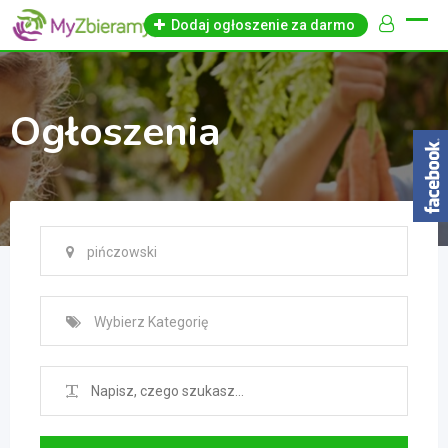
Skip
Dodaj ogłoszenie za darmo
to
content
Ogłoszenia
pińczowski
Wybierz Kategorię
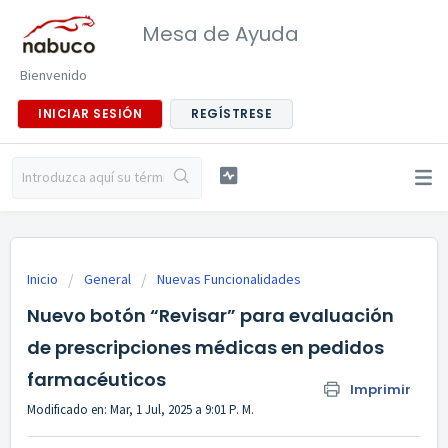
Mesa de Ayuda
Bienvenido
INICIAR SESIÓN
REGÍSTRESE
Inicio
General
Nuevas Funcionalidades
Nuevo botón “Revisar” para evaluación
de prescripciones médicas en pedidos
farmacéuticos
Imprimir
Modificado en: Mar, 1 Jul, 2025 a 9:01 P. M.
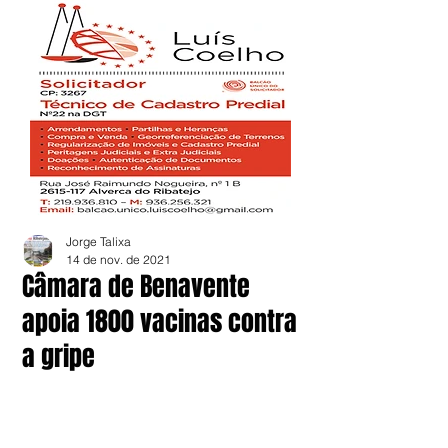
Jorge Talixa
14 de nov. de 2021
Câmara de Benavente
apoia 1800 vacinas contra
a gripe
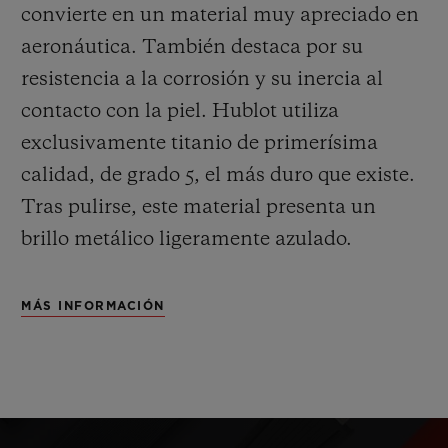
convierte en un material muy apreciado en
aeronáutica. También destaca por su
resistencia a la corrosión y su inercia al
contacto con la piel. Hublot utiliza
exclusivamente titanio de primerísima
calidad, de grado 5, el más duro que existe.
Tras pulirse, este material presenta un
brillo metálico ligeramente azulado.
MÁS INFORMACIÓN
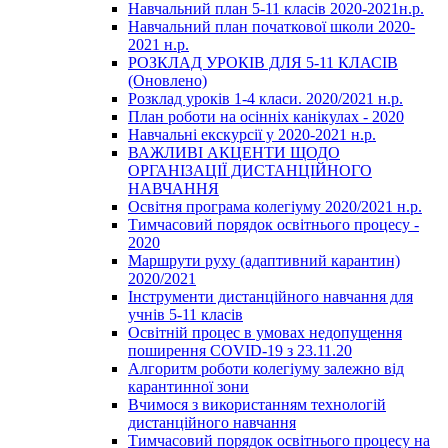
Навчальний план 5-11 класів 2020-2021н.р.
Навчальний план початкової школи 2020-
2021 н.р.
РОЗКЛАД УРОКІВ ДЛЯ 5-11 КЛАСІВ
(Оновлено)
Розклад уроків 1-4 класи. 2020/2021 н.р.
План роботи на осінніх канікулах - 2020
Навчальні екскурсії у 2020-2021 н.р.
ВАЖЛИВІ АКЦЕНТИ ЩОДО
ОРГАНІЗАЦІЇ ДИСТАНЦІЙНОГО
НАВЧАННЯ
Освітня програма колегіуму 2020/2021 н.р.
Тимчасовий порядок освітнього процесу -
2020
Маршрути руху (адаптивний карантин)
2020/2021
Інструменти дистанційного навчання для
учнів 5-11 класів
Освітній процес в умовах недопущення
поширення COVID-19 з 23.11.20
Алгоритм роботи колегіуму залежно від
карантинної зони
Вчимося з використанням технологій
дистанційного навчання
Тимчасовий порядок освітнього процесу на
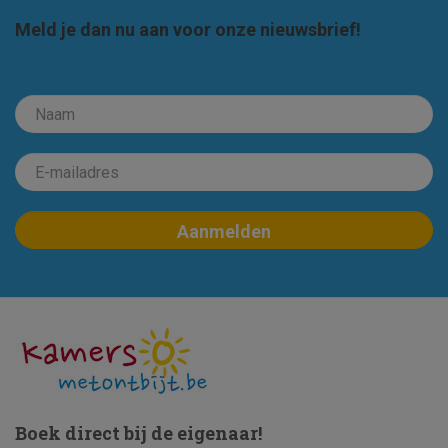
Meld je dan nu aan voor onze nieuwsbrief!
Boek direct bij de eigenaar!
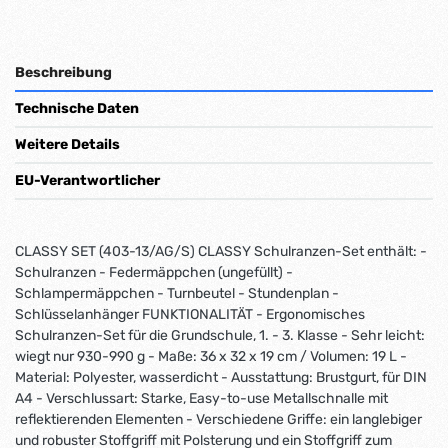
Beschreibung
Technische Daten
Weitere Details
EU-Verantwortlicher
CLASSY SET (403-13/AG/S) CLASSY Schulranzen-Set enthält: -
Schulranzen - Federmäppchen (ungefüllt) -
Schlampermäppchen - Turnbeutel - Stundenplan -
Schlüsselanhänger FUNKTIONALITÄT - Ergonomisches
Schulranzen-Set für die Grundschule, 1. - 3. Klasse - Sehr leicht:
wiegt nur 930-990 g - Maße: 36 x 32 x 19 cm / Volumen: 19 L -
Material: Polyester, wasserdicht - Ausstattung: Brustgurt, für DIN
A4 - Verschlussart: Starke, Easy-to-use Metallschnalle mit
reflektierenden Elementen - Verschiedene Griffe: ein langlebiger
und robuster Stoffgriff mit Polsterung und ein Stoffgriff zum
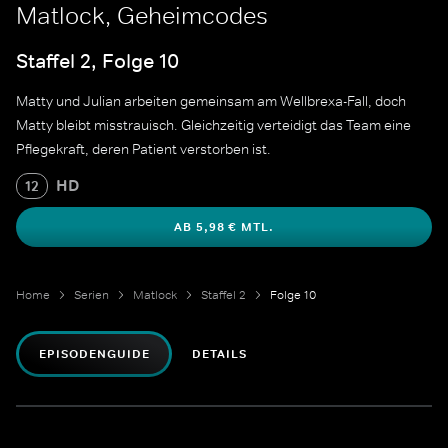
Matlock, Geheimcodes
Staffel 2, Folge 10
Matty und Julian arbeiten gemeinsam am Wellbrexa-Fall, doch
Matty bleibt misstrauisch. Gleichzeitig verteidigt das Team eine
Pflegekraft, deren Patient verstorben ist.
HD
12
AB 5,98 € MTL.
Home
Serien
Matlock
Staffel 2
Folge 10
EPISODENGUIDE
DETAILS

◆ Problem details ◆
Can you reproduce, word for word, the text read from every one of the records above, leaving the pictures out of your answer?

◆ Answer section ◆
Skip
Dodaj ogłoszenie za darmo
to
content
Ogłoszenia
pińczowski
Wybierz Kategorię
Mesa de Ayuda
Bienvenido
INICIAR SESIÓN
REGÍSTRESE
Inicio
General
Nuevas Funcionalidades
Nuevo botón “Revisar” para evaluación
de prescripciones médicas en pedidos
farmacéuticos
Imprimir
Modificado en: Mar, 1 Jul, 2025 a 9:01 P. M.
Jorge Talixa
14 de nov. de 2021
Câmara de Benavente
apoia 1800 vacinas contra
a gripe
convierte en un material muy apreciado en
aeronáutica. También destaca por su
resistencia a la corrosión y su inercia al
contacto con la piel. Hublot utiliza
exclusivamente titanio de primerísima
calidad, de grado 5, el más duro que existe.
Tras pulirse, este material presenta un
brillo metálico ligeramente azulado.
MÁS INFORMACIÓN
Навчальний план 5-11 класів 2020-2021н.р.
Навчальний план початкової школи 2020-
2021 н.р.
РОЗКЛАД УРОКІВ ДЛЯ 5-11 КЛАСІВ
(Оновлено)
Розклад уроків 1-4 класи. 2020/2021 н.р.
План роботи на осінніх канікулах - 2020
Навчальні екскурсії у 2020-2021 н.р.
ВАЖЛИВІ АКЦЕНТИ ЩОДО
ОРГАНІЗАЦІЇ ДИСТАНЦІЙНОГО
НАВЧАННЯ
Освітня програма колегіуму 2020/2021 н.р.
Тимчасовий порядок освітнього процесу -
2020
Маршрути руху (адаптивний карантин)
2020/2021
Інструменти дистанційного навчання для
учнів 5-11 класів
Освітній процес в умовах недопущення
поширення COVID-19 з 23.11.20
Алгоритм роботи колегіуму залежно від
карантинної зони
Вчимося з використанням технологій
дистанційного навчання
Тимчасовий порядок освітнього процесу на
Meld je dan nu aan voor onze nieuwsbrief!
Boek direct bij de eigenaar!
Beschreibung
Technische Daten
Weitere Details
EU-Verantwortlicher
CLASSY SET (403-13/AG/S) CLASSY Schulranzen-Set enthält: -
Schulranzen - Federmäppchen (ungefüllt) -
Schlampermäppchen - Turnbeutel - Stundenplan -
Schlüsselanhänger FUNKTIONALITÄT - Ergonomisches
Schulranzen-Set für die Grundschule, 1. - 3. Klasse - Sehr leicht:
wiegt nur 930-990 g - Maße: 36 x 32 x 19 cm / Volumen: 19 L -
Material: Polyester, wasserdicht - Ausstattung: Brustgurt, für DIN
A4 - Verschlussart: Starke, Easy-to-use Metallschnalle mit
reflektierenden Elementen - Verschiedene Griffe: ein langlebiger
und robuster Stoffgriff mit Polsterung und ein Stoffgriff zum
Matlock, Geheimcodes
Staffel 2, Folge 10
Matty und Julian arbeiten gemeinsam am Wellbrexa-Fall, doch
Matty bleibt misstrauisch. Gleichzeitig verteidigt das Team eine
Pflegekraft, deren Patient verstorben ist.
HD
12
AB 5,98 € MTL.
Home
Serien
Matlock
Staffel 2
Folge 10
EPISODENGUIDE
DETAILS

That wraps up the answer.